Au soir de leur vie, les retraités cubains affrontent une crise économique d'une ampleur inédite, étranglés par des pensions dérisoires qui ne leur permettent même plus de se nourrir décemment. L'écart social s'est creusé de manière vertigineuse entre ceux qui dépendent des aides gouvernementales et ceux qui peuvent faire leurs courses en devises étrangères.
À La Havane, sous les arcades défraîchies de la rue Galiano, Isidro Manuet, 73 ans, installe chaque matin son modeste stand de vente informelle. Quelques objets d’occasion, un peu de café ou de tabac à la sauvette : des revenus de survie.
« Je vis, je survis… Cela permet de manger, rien de plus », confie-t-il d’un ton résigné.
Comme lui, de nombreux aînés se tournent vers la débrouille pour affronter la plus grave crise économique depuis l'effondrement du bloc soviétique en 1991. Entre inflation galopante, pénuries alimentaires, coupures de courant et sanctions américaines renforcées, l’île peine à offrir une retraite digne à ses anciens.
Fin 2024, plus de 25 % des 9,7 millions de Cubains avaient plus de 60 ans, faisant de Cuba l’un des pays les plus vieillissants d’Amérique latine. Selon les chiffres officiels, plus de 39 % des retraités perçoivent une pension minimale de 1 528 pesos — soit environ 13 dollars au taux officiel, et seulement 4 dollars sur le marché informel qui fixe les prix réels.
Antonia Diez, 70 ans, vend des vêtements et un peu de maquillage dans la rue.

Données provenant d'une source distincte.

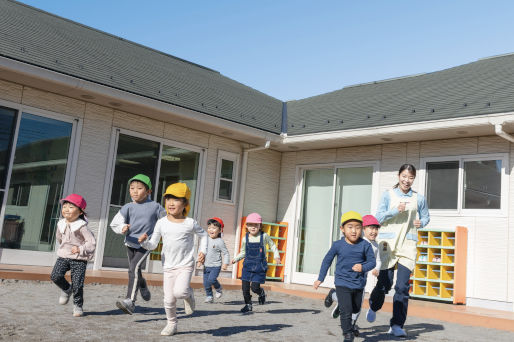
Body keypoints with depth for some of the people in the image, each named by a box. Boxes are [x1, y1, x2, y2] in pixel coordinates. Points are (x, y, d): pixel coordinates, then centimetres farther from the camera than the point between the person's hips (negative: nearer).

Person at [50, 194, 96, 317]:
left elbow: (92, 242, -15)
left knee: (77, 284, -7)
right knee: (55, 276, -13)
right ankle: (66, 290, 17)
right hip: (63, 256, 5)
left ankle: (77, 306, 15)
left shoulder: (82, 226, -14)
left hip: (79, 259, -5)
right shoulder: (61, 224, 5)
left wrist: (80, 249, -25)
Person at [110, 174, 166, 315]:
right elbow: (115, 223, -9)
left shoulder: (155, 206, -5)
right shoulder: (128, 207, -3)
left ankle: (130, 301, -23)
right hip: (130, 243, 4)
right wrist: (122, 228, -29)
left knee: (134, 268, -22)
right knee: (134, 272, 19)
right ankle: (143, 287, 51)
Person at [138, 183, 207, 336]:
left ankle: (189, 294, 11)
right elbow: (153, 245, 1)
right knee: (169, 300, 6)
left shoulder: (190, 223, -6)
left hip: (185, 266, -3)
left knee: (179, 291, -25)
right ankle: (171, 324, 29)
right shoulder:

« On se débrouille avec ce qu’on peut. La situation est difficile, et la pension ne suffit pas », explique-t-elle. Avec ses 1 540 pesos par mois, elle peut à peine acheter 15 œufs ou deux kilos de riz.
À Cuba, l'âge de la retraite est fixé à 60 ans pour les femmes et 65 pour les hommes. Mais nombreux sont ceux qui continuent à travailler, faute d’alternative. D’autant que depuis 2022, le plus important exode migratoire de l’histoire du pays a laissé de nombreux anciens sans soutien familial.
Dans les rues, les scènes de mendicité se multiplient. Des personnes âgées fouillent les poubelles à la recherche de nourriture ou de matériaux à revendre. La précarité gagne du terrain, jusque dans les aides sociales. Le livret de rationnement ("libreta"), longtemps pilier du système d’approvisionnement de base, ne garantit plus un ravitaillement régulier. Et pour compléter les maigres rations, les Cubains doivent se rendre dans des magasins en devises étrangères, aux prix souvent inaccessibles pour ceux qui n’ont que des pesos en poche.
Face à cette réalité, le Système d’assistance familiale (SAF), mis en place en 1998, tente de maintenir un filet de sécurité. Près de 68 000 personnes âgées bénéficient de ses 1 600 cantines à travers le pays. Eva Suarez, 78 ans, retraitée depuis 2008 avec la pension minimale, y trouve son salut depuis un an et demi.
« C’est ma seule option », souffle-t-elle. Le repas y coûte 13 pesos — à peine 11 centimes de dollar.
Mais au-delà des difficultés matérielles, c’est un profond sentiment d’amertume qui gagne certains. Lucy Pérez, 72 ans, ancienne économiste, a travaillé 36 ans avant de prendre sa retraite avec 1 600 pesos mensuels.
« Je n’ai rien. Ma maison tombe en ruine… La situation est précaire et sans perspective », déclare-t-elle, accablée.
Selon une étude du Centre d’études de l’économie cubaine (Université de La Havane), une famille cubaine de trois personnes avait besoin en 2023 de 12 à 14 salaires minimums pour couvrir ses seuls besoins alimentaires de base. Un chiffre vertigineux, révélateur d’un système à bout de souffle.